Exercise materials:
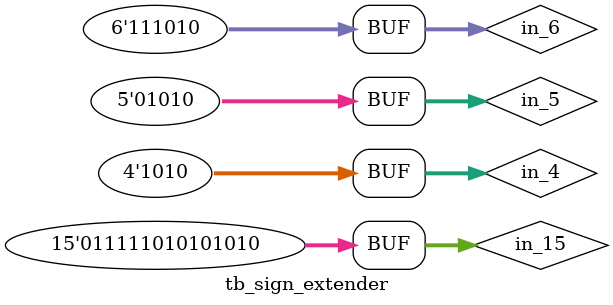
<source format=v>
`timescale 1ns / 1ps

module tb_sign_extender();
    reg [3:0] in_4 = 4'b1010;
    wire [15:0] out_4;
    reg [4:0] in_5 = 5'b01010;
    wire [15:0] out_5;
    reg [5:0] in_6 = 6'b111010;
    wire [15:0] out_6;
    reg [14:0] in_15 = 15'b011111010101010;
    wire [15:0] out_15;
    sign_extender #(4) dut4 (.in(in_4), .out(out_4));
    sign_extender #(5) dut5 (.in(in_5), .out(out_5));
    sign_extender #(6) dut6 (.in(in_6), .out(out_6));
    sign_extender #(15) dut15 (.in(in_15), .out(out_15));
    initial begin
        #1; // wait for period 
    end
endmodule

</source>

Exercise objective:
Each record above is to be copied exactly. Drop the pictures.

Expected output:
<source format=v>
`timescale 1ns / 1ps

module tb_sign_extender();
    reg [3:0] in_4 = 4'b1010;
    wire [15:0] out_4;
    reg [4:0] in_5 = 5'b01010;
    wire [15:0] out_5;
    reg [5:0] in_6 = 6'b111010;
    wire [15:0] out_6;
    reg [14:0] in_15 = 15'b011111010101010;
    wire [15:0] out_15;
    sign_extender #(4) dut4 (.in(in_4), .out(out_4));
    sign_extender #(5) dut5 (.in(in_5), .out(out_5));
    sign_extender #(6) dut6 (.in(in_6), .out(out_6));
    sign_extender #(15) dut15 (.in(in_15), .out(out_15));
    initial begin
        #1; // wait for period 
    end
endmodule

</source>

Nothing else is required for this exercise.